> **GIVEN TEXT**
The Virtual Cell is a concept at the intersection of computational biology and systems science. At its core, it aims to represent a predictive model of how a living cell responds to internal and external cues. In its ideal form, a Virtual Cell captures every molecular detail - dynamic proteins, metabolic fluxes, physical interactions, and more. Building such a fully mechanistic model remains beyond current computational capabilities.

A more tractable approximation has emerged over the past decade: the single-cell transcriptome. By treating a cell’s gene expression profile as a compact proxy for its global state, scRNA-seq offers a practical foundation for building a Virtual Cell. This raises an essential question for us at DataXight: What information do we really need from scRNA-seq data to construct a Virtual Cell?

To explore this, we formulated a minimal theoretical model of gene expression under perturbation:

Gene-wise mean expression constitutes the principal component of the transcriptional response to a perturbation and is therefore sufficient to approximate the perturbed cell state.

We performed the following experiment to test this hypothesis:

  • For each perturbation (e.g. drug treatment), we applied the simplest statistical assumption: we computed the average raw UMI count (Xg) of every gene g across all  perturbed cells.
  • Using these mean values, we generated simulated expression profiles by sampling from a Poisson distribution (Poisson(lambda = Xg)). This step models the natural and stochasticity of transcription.
  • We then compared these simulated profiles directly to the ground-truth expression data for the corresponding perturbation.
Workflow for testing the hypothesis of Poisson distribution of gene expression. Source code: poisson_validation.ipynb

About the data, we used the training dataset and three evaluation metrics introduced by the Virtual Cell Challenge in 2025:

  • Perturbation Discrimination Score (PDS): This metric measures a model's ability to distinguish between different perturbations. It functions by ranking the predicted perturbation profiles according to their similarity to the true perturbational effect, irrespective of the magnitude of the effect size.

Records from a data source
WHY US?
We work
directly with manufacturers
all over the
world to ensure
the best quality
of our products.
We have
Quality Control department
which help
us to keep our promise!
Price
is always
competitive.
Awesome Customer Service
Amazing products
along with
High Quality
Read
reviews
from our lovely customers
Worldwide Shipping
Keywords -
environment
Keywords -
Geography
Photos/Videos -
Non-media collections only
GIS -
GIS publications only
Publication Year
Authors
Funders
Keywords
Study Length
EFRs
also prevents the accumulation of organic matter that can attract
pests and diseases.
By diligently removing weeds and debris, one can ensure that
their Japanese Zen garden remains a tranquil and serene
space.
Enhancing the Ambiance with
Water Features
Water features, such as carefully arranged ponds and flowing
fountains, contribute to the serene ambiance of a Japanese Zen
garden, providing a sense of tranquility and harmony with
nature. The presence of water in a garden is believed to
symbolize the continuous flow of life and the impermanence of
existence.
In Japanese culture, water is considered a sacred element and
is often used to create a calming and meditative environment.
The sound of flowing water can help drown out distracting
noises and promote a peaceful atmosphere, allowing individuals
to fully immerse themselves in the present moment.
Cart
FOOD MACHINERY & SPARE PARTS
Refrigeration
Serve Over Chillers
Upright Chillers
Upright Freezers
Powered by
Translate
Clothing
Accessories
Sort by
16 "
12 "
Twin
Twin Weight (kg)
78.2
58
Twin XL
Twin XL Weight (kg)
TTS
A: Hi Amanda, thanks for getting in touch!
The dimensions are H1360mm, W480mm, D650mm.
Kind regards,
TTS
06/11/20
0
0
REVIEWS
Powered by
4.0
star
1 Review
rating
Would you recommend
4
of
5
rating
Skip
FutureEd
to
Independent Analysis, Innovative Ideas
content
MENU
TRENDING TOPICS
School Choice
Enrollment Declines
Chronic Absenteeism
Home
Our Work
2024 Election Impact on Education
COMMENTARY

---

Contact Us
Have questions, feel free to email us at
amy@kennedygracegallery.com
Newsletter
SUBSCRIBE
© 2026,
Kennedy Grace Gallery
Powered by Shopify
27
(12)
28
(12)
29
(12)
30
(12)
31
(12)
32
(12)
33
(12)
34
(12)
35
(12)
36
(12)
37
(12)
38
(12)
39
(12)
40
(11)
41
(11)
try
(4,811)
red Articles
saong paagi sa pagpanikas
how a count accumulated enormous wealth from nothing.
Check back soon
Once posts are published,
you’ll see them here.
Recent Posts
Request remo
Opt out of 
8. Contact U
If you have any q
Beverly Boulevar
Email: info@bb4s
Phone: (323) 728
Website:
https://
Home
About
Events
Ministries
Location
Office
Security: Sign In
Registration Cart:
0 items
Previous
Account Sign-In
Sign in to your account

> **TASK REQUIREMENTS**
a – Can you sum up the Virtual Cell text in two sentences?
b – Set down, word for word, the part of the Virtual Cell text that opens with the words containing "About the data, we" and closes with "the effect size.".
c – In the Virtual Cell text, which metric measures a model's ability to distinguish between different perturbations?
These records were drawn from a separate source.

> **OUTPUTS BY TASK**
a – A Virtual Cell is a predictive model of how a living cell responds to internal and external cues, and because a fully mechanistic version remains beyond current computational capabilities, the single-cell transcriptome has emerged as a more tractable approximation. To test whether gene-wise mean expression is sufficient to approximate the perturbed cell state, DataXight computed each gene's average raw UMI count across perturbed cells, sampled simulated profiles from a Poisson distribution, and compared them to ground-truth data, using the training dataset and evaluation metrics of the 2025 Virtual Cell Challenge.

b –
About the data, we used the training dataset and three evaluation metrics introduced by the Virtual Cell Challenge in 2025:

  • Perturbation Discrimination Score (PDS): This metric measures a model's ability to distinguish between different perturbations. It functions by ranking the predicted perturbation profiles according to their similarity to the true perturbational effect, irrespective of the magnitude of the effect size.

c – The Perturbation Discrimination Score (PDS).